- [To do]
Reproduce every row below verbatim, with no changes to wording, spacing, or symbols.
begin Input rows
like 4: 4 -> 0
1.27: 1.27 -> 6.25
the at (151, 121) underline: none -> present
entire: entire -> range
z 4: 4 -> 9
end Input rows
- [Solution to the exercise]
like 4: 4 -> 0
1.27: 1.27 -> 6.25
the at (151, 121) underline: none -> present
entire: entire -> range
z 4: 4 -> 9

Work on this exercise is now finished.